Boston/Mainz - Eine starke Feinstaubbelastung könnte möglicherweise zu einem Anstieg der Covid-19-Sterberate führen. Zu diesem Ergebnis kommt eine Studie von Biostatistikern der amerikanischen Harvard University, die im Fachblatt „Science Advances“ veröffentlicht wurde. Schon davor hatten Arbeiten unter anderem aus Deutschland einen Zusammenhang zwischen Luftverschmutzung und dem Verlauf von Covid-19-Erkrankungen nahelegt. Experten sind indes vorsichtig bei der Bewertung dieses Zusammenhangs.

Für die aktuelle Analyse verglichen die Forscher die Luftqualität in 3089 US-Countys und die Covid-19-Todeszahlen in den entsprechenden Regionen.
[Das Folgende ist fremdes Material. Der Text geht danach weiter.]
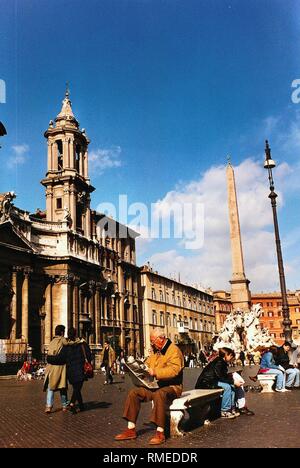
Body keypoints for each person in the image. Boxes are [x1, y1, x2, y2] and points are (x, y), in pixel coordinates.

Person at [114, 328, 184, 445]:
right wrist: (134, 368)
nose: (151, 344)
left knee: (159, 394)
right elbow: (146, 365)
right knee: (134, 393)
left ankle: (160, 431)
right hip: (155, 385)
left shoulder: (174, 350)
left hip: (173, 386)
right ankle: (131, 429)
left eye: (153, 341)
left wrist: (155, 372)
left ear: (161, 339)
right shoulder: (155, 351)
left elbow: (174, 370)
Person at [195, 347, 254, 418]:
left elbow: (221, 375)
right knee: (227, 387)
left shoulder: (221, 362)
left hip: (212, 381)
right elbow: (220, 375)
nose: (232, 358)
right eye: (231, 356)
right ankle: (225, 410)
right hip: (206, 382)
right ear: (226, 355)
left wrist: (232, 379)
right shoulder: (219, 362)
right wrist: (233, 381)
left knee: (231, 386)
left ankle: (231, 408)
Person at [65, 327, 92, 413]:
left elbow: (63, 357)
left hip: (70, 371)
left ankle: (81, 406)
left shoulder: (66, 345)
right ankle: (72, 403)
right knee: (77, 388)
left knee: (76, 388)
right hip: (80, 370)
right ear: (75, 333)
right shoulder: (81, 344)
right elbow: (89, 355)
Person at [43, 325, 69, 413]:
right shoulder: (63, 340)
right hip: (60, 368)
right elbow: (68, 348)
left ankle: (48, 406)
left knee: (50, 388)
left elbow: (48, 355)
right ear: (62, 332)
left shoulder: (52, 341)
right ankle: (64, 405)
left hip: (51, 367)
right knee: (62, 387)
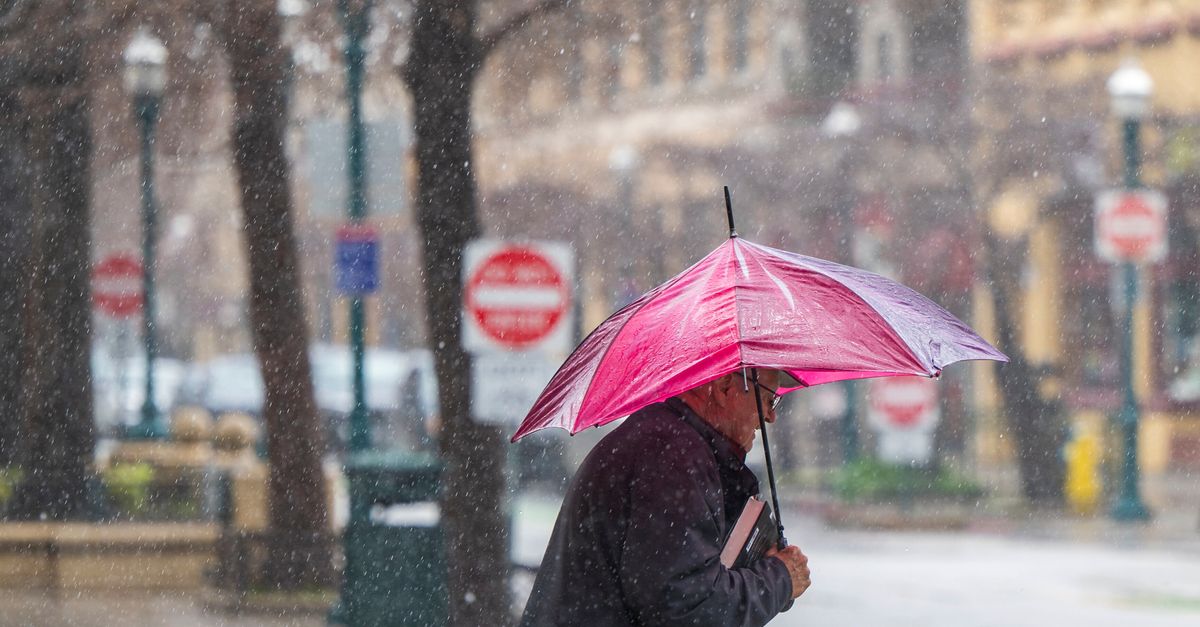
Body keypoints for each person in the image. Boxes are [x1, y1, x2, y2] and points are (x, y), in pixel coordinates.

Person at [520, 369, 811, 626]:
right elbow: (688, 607)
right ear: (724, 387)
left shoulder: (670, 443)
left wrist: (762, 564)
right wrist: (778, 579)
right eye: (769, 399)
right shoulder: (670, 455)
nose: (770, 416)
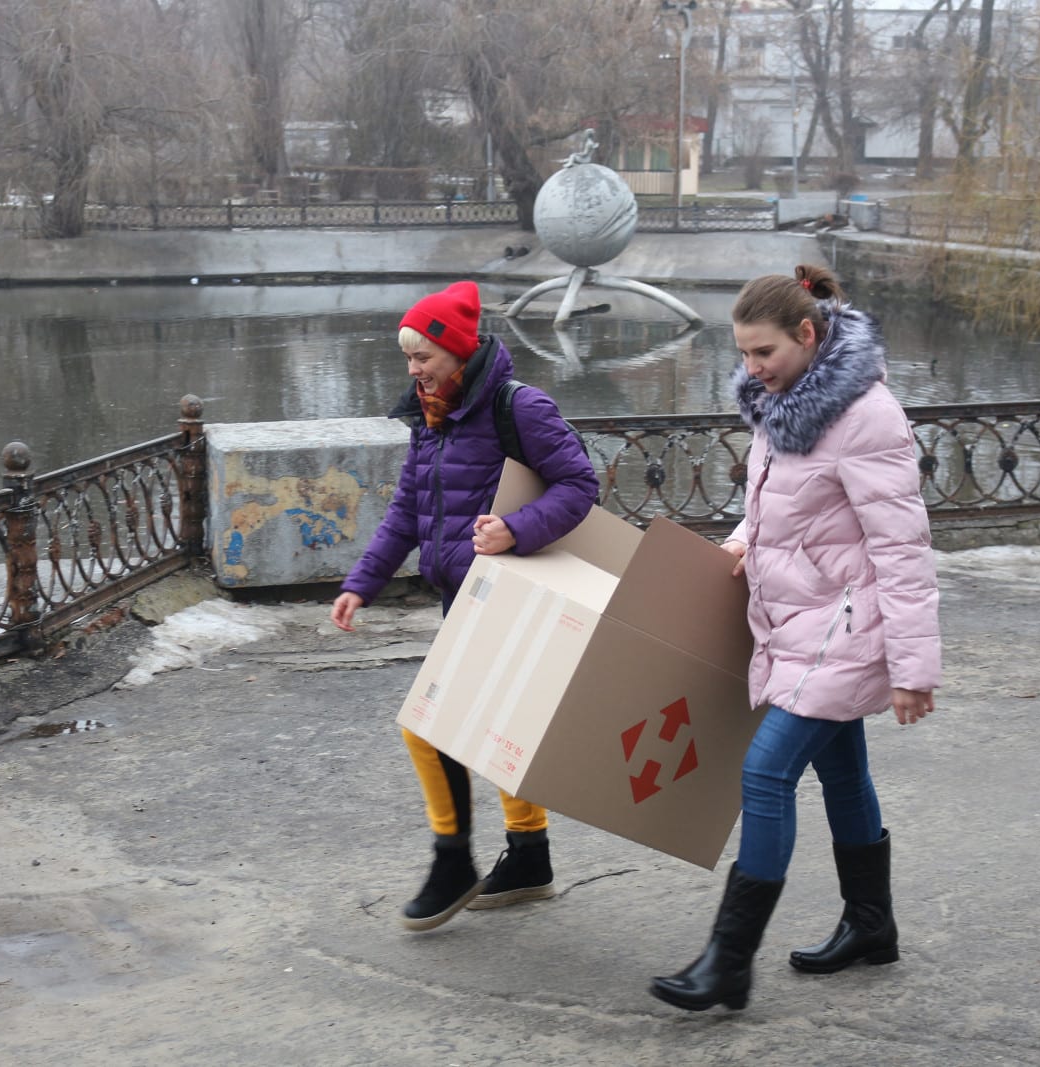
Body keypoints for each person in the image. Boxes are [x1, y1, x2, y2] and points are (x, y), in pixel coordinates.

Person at [650, 264, 940, 1011]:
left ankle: (728, 960)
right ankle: (872, 925)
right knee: (841, 774)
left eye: (764, 353)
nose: (751, 369)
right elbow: (780, 506)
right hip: (798, 619)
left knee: (766, 772)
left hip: (843, 626)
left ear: (808, 336)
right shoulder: (782, 403)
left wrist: (913, 667)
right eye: (743, 355)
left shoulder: (865, 416)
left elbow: (903, 552)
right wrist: (741, 539)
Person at [331, 280, 599, 932]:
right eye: (408, 358)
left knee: (428, 722)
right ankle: (529, 855)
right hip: (465, 595)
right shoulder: (430, 415)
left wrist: (517, 529)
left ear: (458, 351)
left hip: (512, 593)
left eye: (422, 356)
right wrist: (361, 582)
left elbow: (580, 484)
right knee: (498, 725)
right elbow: (407, 511)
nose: (413, 369)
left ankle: (454, 860)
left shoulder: (519, 407)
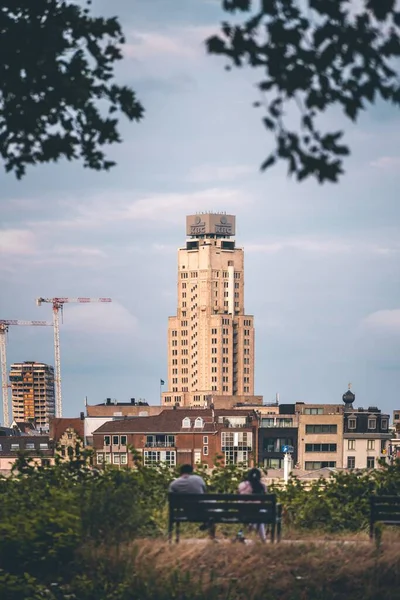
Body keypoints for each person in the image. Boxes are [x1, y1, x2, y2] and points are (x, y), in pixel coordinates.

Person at [169, 464, 216, 539]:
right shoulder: (198, 479)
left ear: (180, 472)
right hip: (202, 511)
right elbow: (204, 492)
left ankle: (173, 538)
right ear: (191, 471)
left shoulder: (174, 484)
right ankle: (212, 536)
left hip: (186, 512)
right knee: (212, 506)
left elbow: (172, 499)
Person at [237, 467, 267, 543]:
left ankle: (248, 527)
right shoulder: (262, 487)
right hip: (257, 512)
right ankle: (263, 539)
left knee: (256, 516)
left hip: (243, 512)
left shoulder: (242, 485)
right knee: (260, 516)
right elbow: (264, 502)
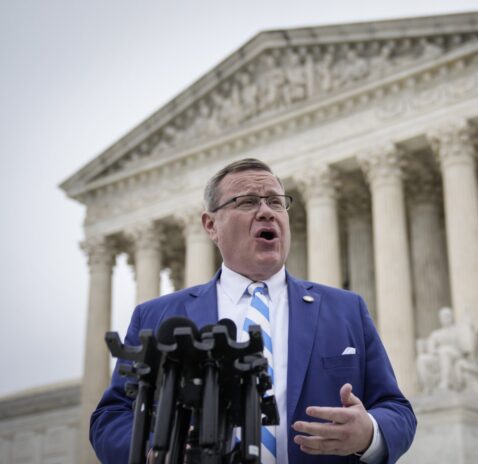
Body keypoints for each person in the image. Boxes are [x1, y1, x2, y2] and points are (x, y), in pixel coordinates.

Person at [90, 158, 416, 464]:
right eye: (247, 202)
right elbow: (111, 418)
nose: (266, 212)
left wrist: (369, 433)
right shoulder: (157, 317)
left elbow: (396, 409)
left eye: (276, 202)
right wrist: (158, 452)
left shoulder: (346, 310)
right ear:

Konkret wertete das Team um die Biostatistiker Xiao Wu und Francesca Dominici die durchschnittliche Konzentration sogenannter PM-2,5-Partikel im Zeitraum von 2000 bis 2016 in den untersuchten Countys aus. PM-2,5-Partikel sind Feinstaubteilchen mit einer Größe von maximal 2,5 Mikrometern (Millionstel Meter). Dann suchten die Forscher nach Verbindungen zwischen diesen Daten und den Covid-19-Todeszahlen bis zum 18. Juni 2020.